Otra carta es una defensa a la prodigiosa labor del magisterio, que no debe quedar supeditada al desinterés y la comodidad. La práctica educativa no puede ser "chambista" (el calificativo es mío); su motivación no debe ser solo económica. No es —dice Freire— una especie de marquesina bajo la cual la gente espera que pase la lluvia. La práctica educativa, por el contrario, es algo muy serio: "Tratamos con gente, con niños, adolescentes o adultos. Participamos en su formación. Los ayudamos o los perjudicamos. Podemos contribuir a su fracaso con nuestra incompetencia, mala preparación o irresponsabilidad".

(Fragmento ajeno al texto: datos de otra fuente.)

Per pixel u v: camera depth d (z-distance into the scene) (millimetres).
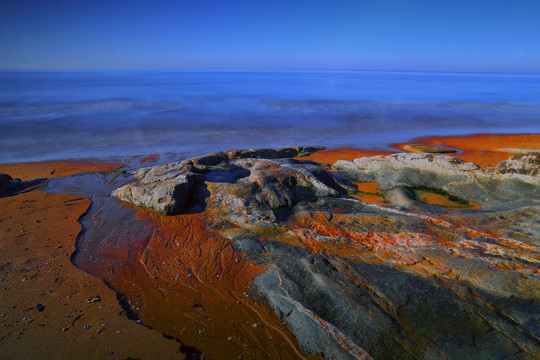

El tercer libro que sugiero es "Ulises Criollo", autobiografía del connotado maestro mexicano José Vasconcelos, escrito de manera magistral, épica. Texto imprescindible, porque muestra un amplio panorama del devenir de la Revolución Mexicana y que, a 89 años de haberse publicado, mantiene su vigencia por la convocatoria a una elevación de la moral social, así como por la realización de un programa educativo integral.
A manera de corolario, les dejo un fragmento de esta obra: "La escuela me había ido ganando lentamente. Ahora no la hubiera cambiado por la mejor diversión. Ni faltaba nunca a clase... En todo, la escuela era muy libre y los maestros justicieros".
He ahí, pues, la centralidad de la educación para el desarrollo individual y social. He ahí, también, el papel protagónico de los maestros en dicha transformación. Así como ayer, así como hoy, así como mañana, así como siempre. ¡Felicidades!